I am tired of people who think no one could be ready before they were. I am 22, and I constantly hear, “you’re so young! I wasn’t ready until 27, 30, 35, etc!” Umm…congratulations? Aren’t we always saying that “ready” is different for everyone?
I really don’t like having engaged women give me advice on waiting. Usually, they tell me to just be patient because it will happen. Well, for them, that worked-it DID happen. However, there ARE men out there who string women along and never actually propose.
I also hate being told that I should propose to him. He’s obviously not ready, so how would that solve anything? If he was ready to get engaged, wouldn’t he have proposed? Wouldn’t that just escalate the issue? Wouldn’t that just put him in a no-win situation?
Post # 12
This–> The way I see it, getting engaged is for women what going “all the way” is for men. Most men I know would not date a women and wait indefinitely to “seal the deal.” At some point, he would get tired of waiting, and leave the relationship, and no one would judge him for that-it would be understood that they want different things and must go their separate ways
Post # 13
FINALLY – a group of bees I can relate to!!
I love my BF like no other. However, I was married for 6 1-2 years to a man that was no much more than a 30 year old child. I finally got divorced because I knew we could never have a family, and that was important to me. I’m only doing this twice – if for whatever reason it doesn’t work out the second time, I’m done. I want to be in a relationship with someone who has the same goals as me and is looking for the same thing in life. No matter how much I love my BF, if we’re not on the same page and he’s just stringing me along…we gots problems!
Post # 14
@April_Mae:On the already engaged ladies topic… I can’t stand when they tell you to be patient!!! I have a friend who was JUST LIKE ME when she was waiting to get engaged…now she is all “be patient, don’t take this from him and ruin it!”
Post # 15
Every since Single Ladies came out…I am tired of people telling me, “Tell him to put a ring on it!”
Post # 16
I get annoyed by the assumption that we’re already married by my co-workers and even his family. I’m in my late 20’s and he’s in his mid-thirties so because of our ages and the fact that we live together with our kids (blended family), people already assume we’re married. For example:
“So what are you and your husband doing for Christmas?” (“well, me and my ‘why-buy-the-cow-when-the-milk-is-for-free’ boyfriend are going to his parents…”)

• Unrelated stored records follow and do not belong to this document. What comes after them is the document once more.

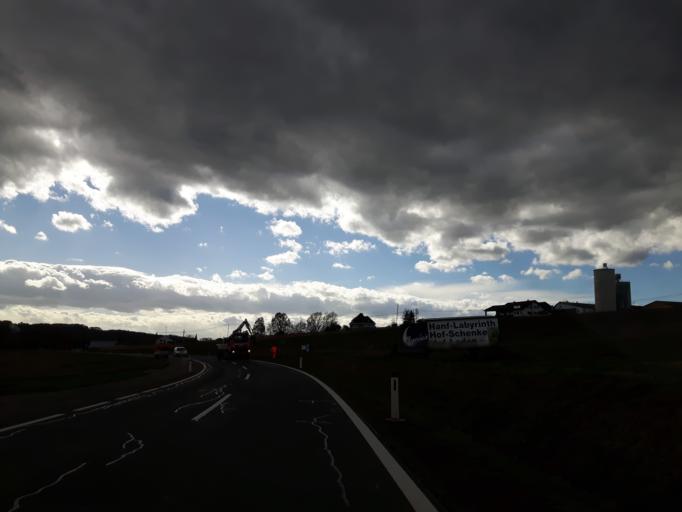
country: AT
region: Styria
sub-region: Politischer Bezirk Suedoststeiermark
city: Schwarzau im Schwarzautal
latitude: 46.8723
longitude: 15.6556
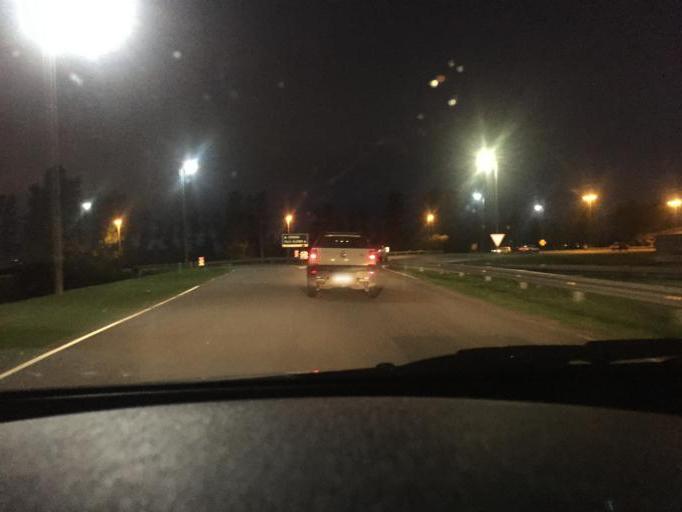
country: AR
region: Cordoba
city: Villa Allende
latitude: -31.3032
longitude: -64.2242
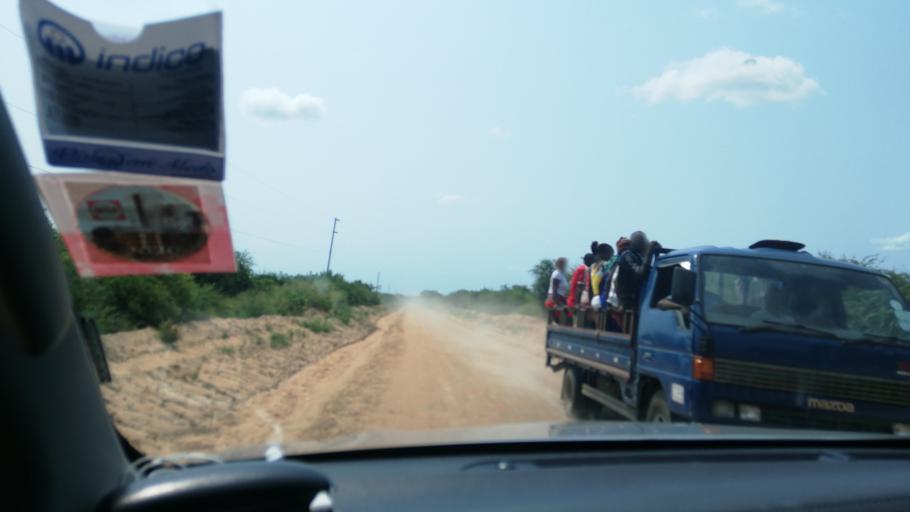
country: MZ
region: Maputo
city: Matola
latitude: -26.0937
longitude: 32.3899
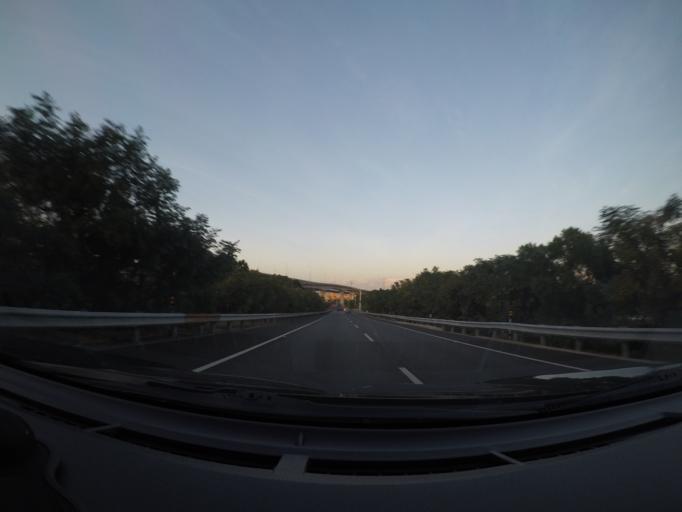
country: TW
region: Taiwan
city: Taoyuan City
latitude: 25.0195
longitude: 121.2769
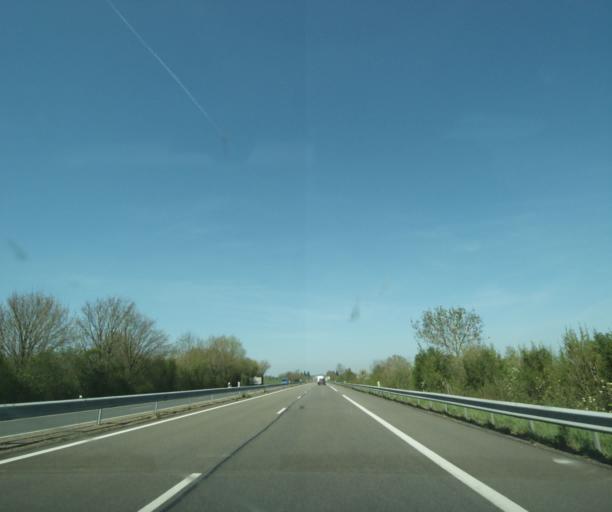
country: FR
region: Bourgogne
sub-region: Departement de la Nievre
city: La Charite-sur-Loire
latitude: 47.1763
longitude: 3.0442
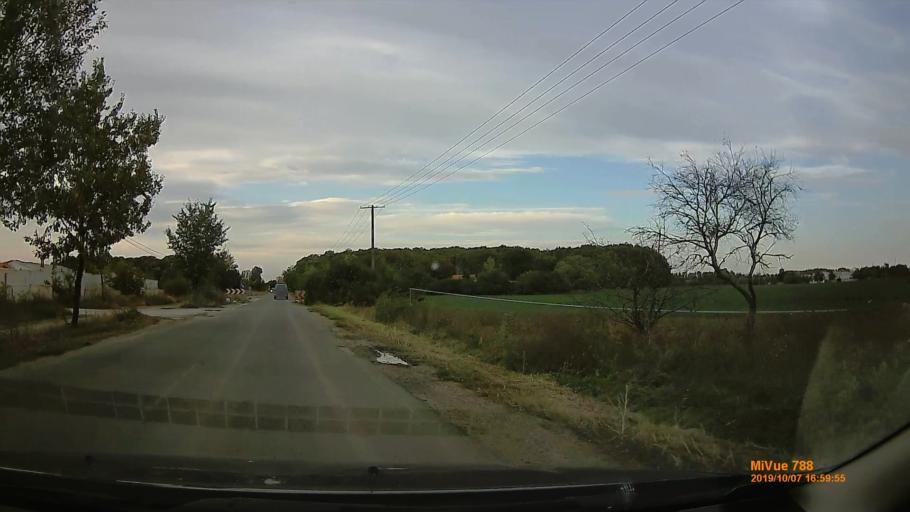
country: HU
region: Bekes
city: Szarvas
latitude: 46.8433
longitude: 20.5732
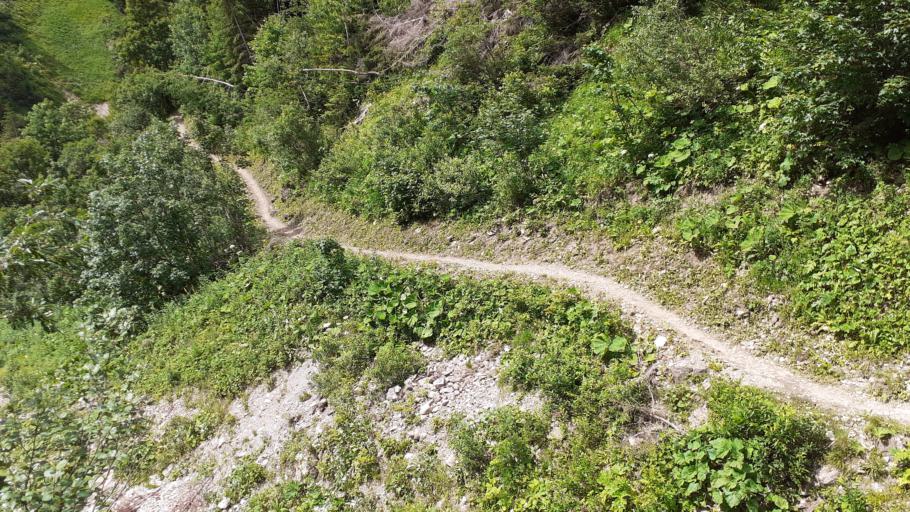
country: AT
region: Vorarlberg
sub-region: Politischer Bezirk Bregenz
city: Warth
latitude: 47.2451
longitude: 10.1786
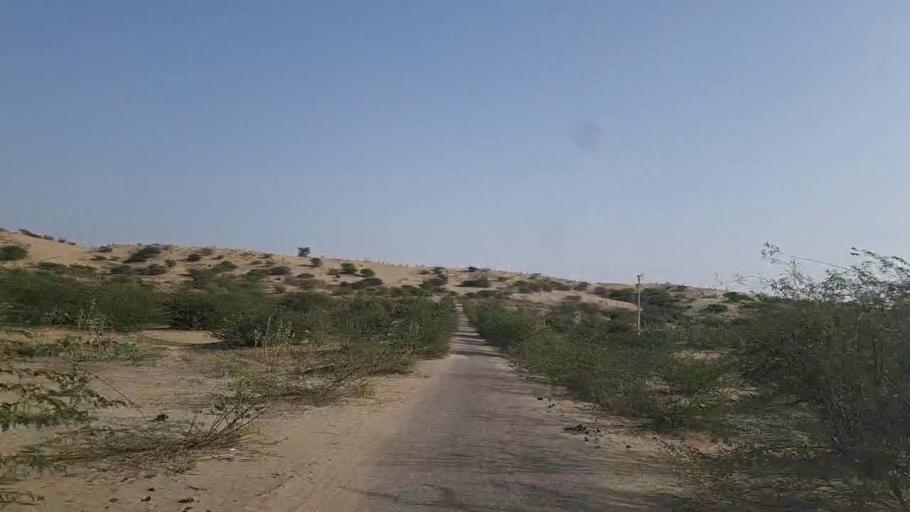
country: PK
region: Sindh
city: Naukot
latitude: 24.6205
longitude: 69.3712
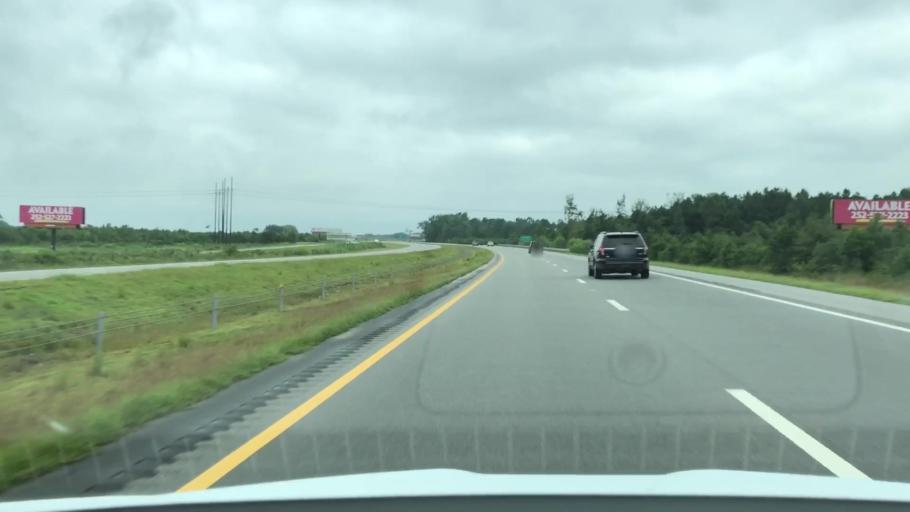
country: US
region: North Carolina
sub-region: Wayne County
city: Elroy
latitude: 35.3972
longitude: -77.8701
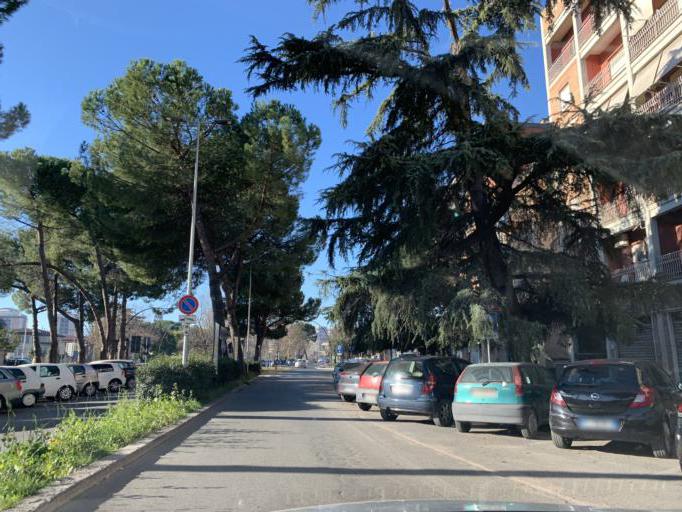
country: IT
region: Umbria
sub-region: Provincia di Terni
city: Terni
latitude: 42.5605
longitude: 12.6504
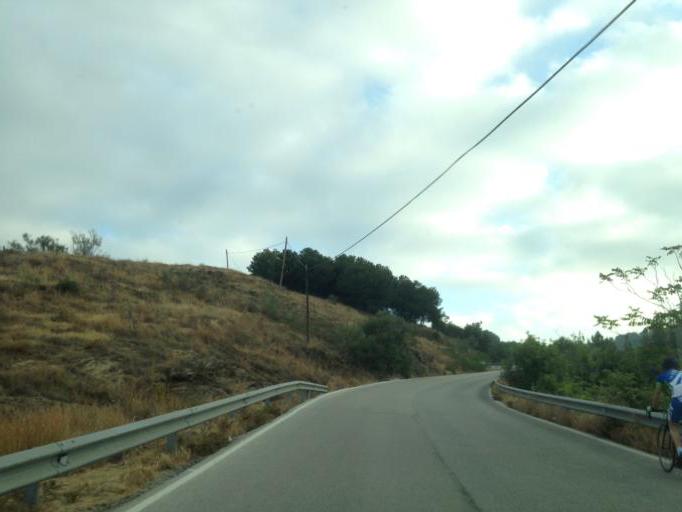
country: ES
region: Andalusia
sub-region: Provincia de Malaga
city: Malaga
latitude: 36.7545
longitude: -4.4082
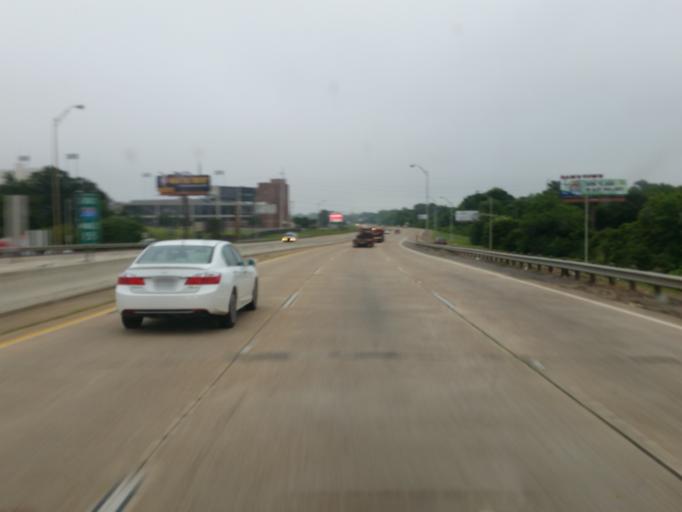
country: US
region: Louisiana
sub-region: Caddo Parish
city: Shreveport
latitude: 32.4723
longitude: -93.7971
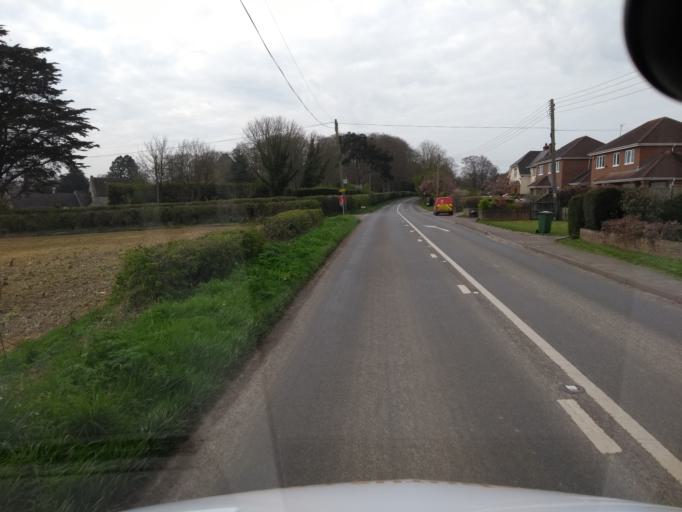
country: GB
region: England
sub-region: Somerset
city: Curry Rivel
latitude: 51.0299
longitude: -2.8518
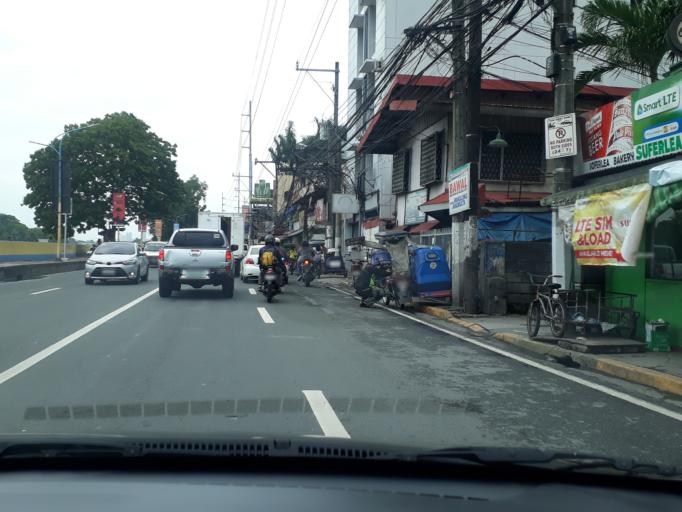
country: PH
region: Metro Manila
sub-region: Mandaluyong
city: Mandaluyong City
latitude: 14.5715
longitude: 121.0303
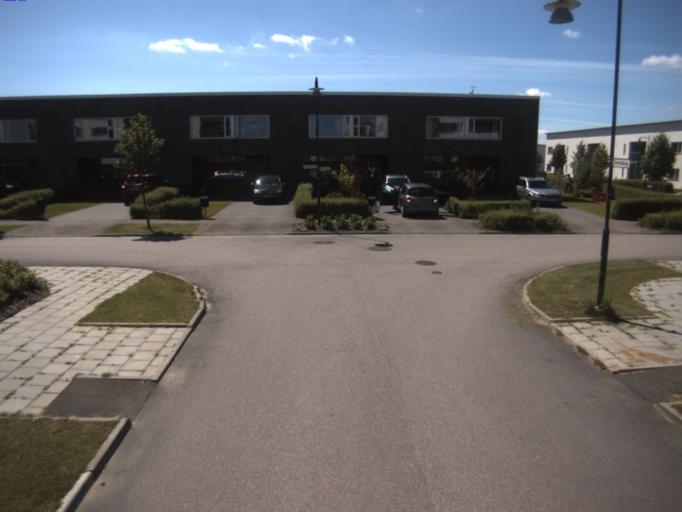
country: SE
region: Skane
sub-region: Helsingborg
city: Helsingborg
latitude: 56.0776
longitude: 12.7001
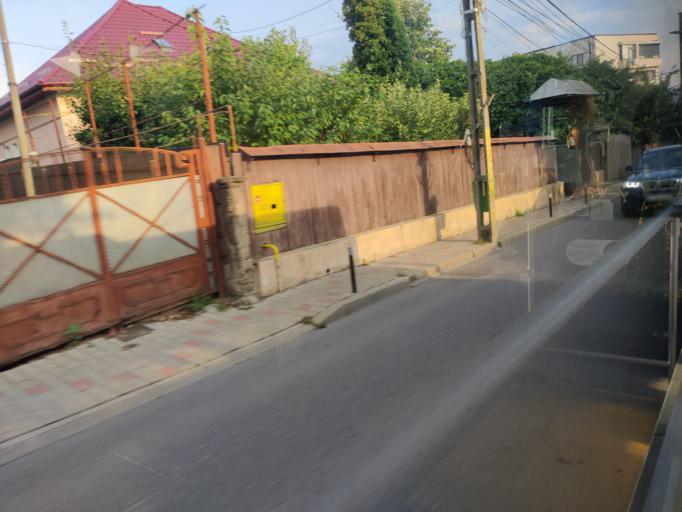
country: RO
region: Iasi
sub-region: Municipiul Iasi
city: Iasi
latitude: 47.1694
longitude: 27.5999
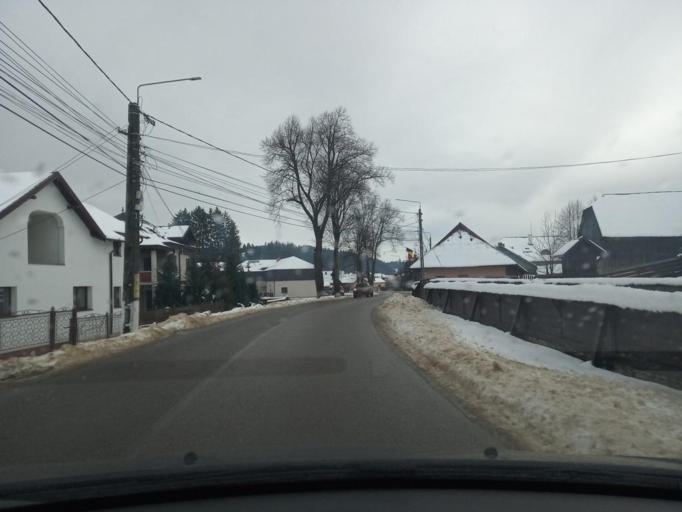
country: RO
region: Suceava
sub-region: Comuna Manastirea Humorului
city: Manastirea Humorului
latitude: 47.5928
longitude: 25.8609
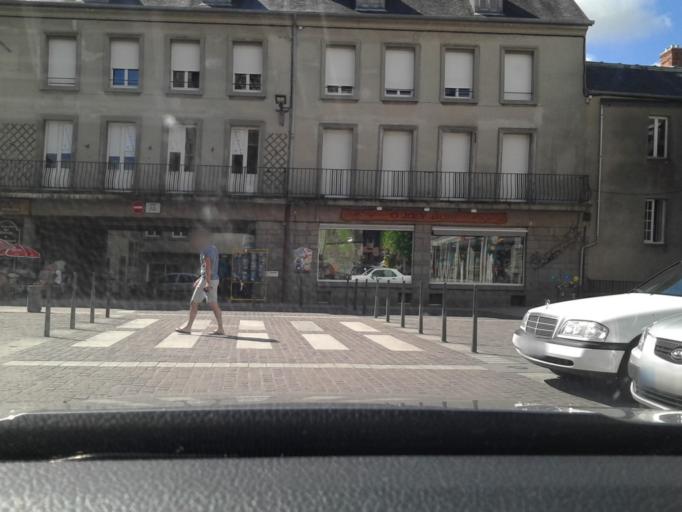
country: FR
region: Lower Normandy
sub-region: Departement de la Manche
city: Coutances
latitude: 49.0480
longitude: -1.4452
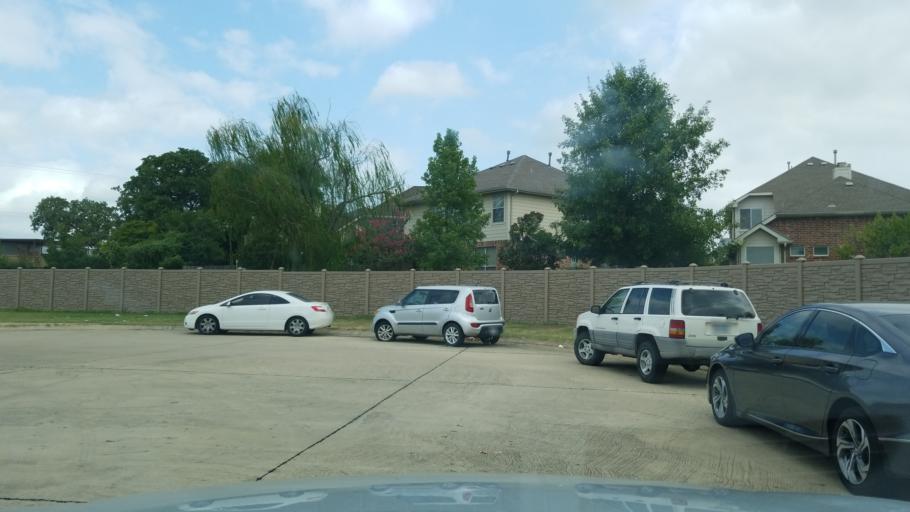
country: US
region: Texas
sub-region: Tarrant County
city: Euless
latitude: 32.8399
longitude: -97.1054
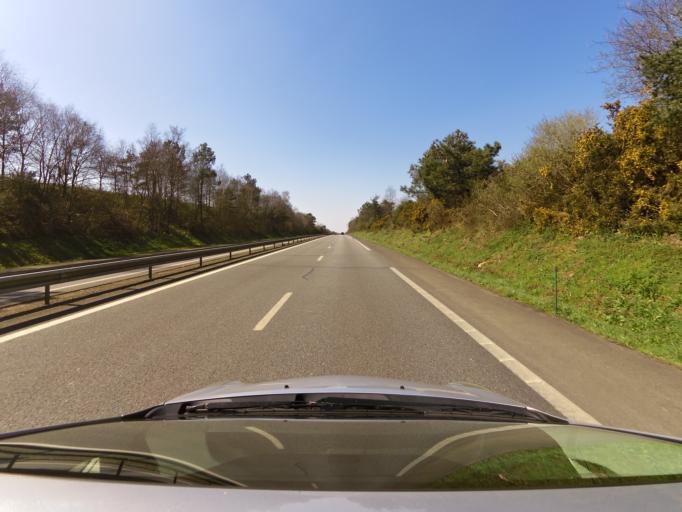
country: FR
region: Brittany
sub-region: Departement du Morbihan
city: Bignan
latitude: 47.9137
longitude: -2.7458
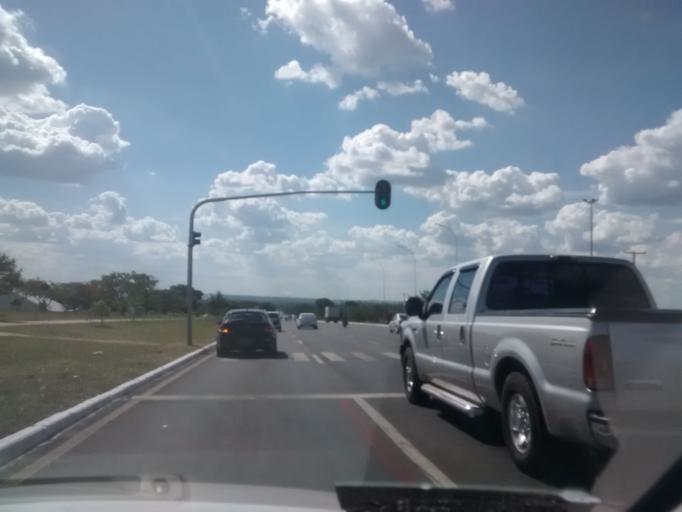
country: BR
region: Federal District
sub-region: Brasilia
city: Brasilia
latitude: -15.7806
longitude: -47.9220
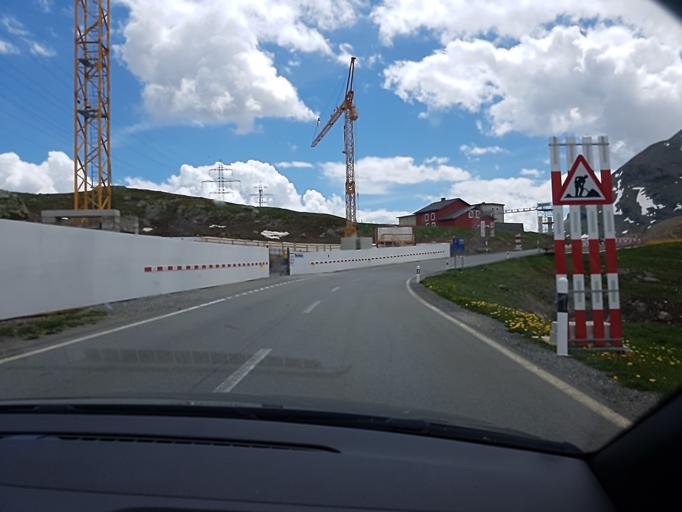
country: CH
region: Grisons
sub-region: Bernina District
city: Poschiavo
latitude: 46.4130
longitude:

From his sister-in-law introducing me to her friend: “Hi, __________, you’ve met my sister-in-law, Phoenix, right?” (“No, let me correct you, I’m your brother-in-law’s girlfriend…get it right…”)
From a Christmas card addressed to SO and myself from his parents, it says “Love, Mom and Dad” (I know, that one isn’t unusual, but I still feel the pang)
My co-workers and employees don’t even ask me anymore if we’re getting married yet because they forget that we’re not. And when I do say something about wanting a proposal, on occassion I’ll hear “Well you guys already live like you’re married…what’s the big deal?” WTF.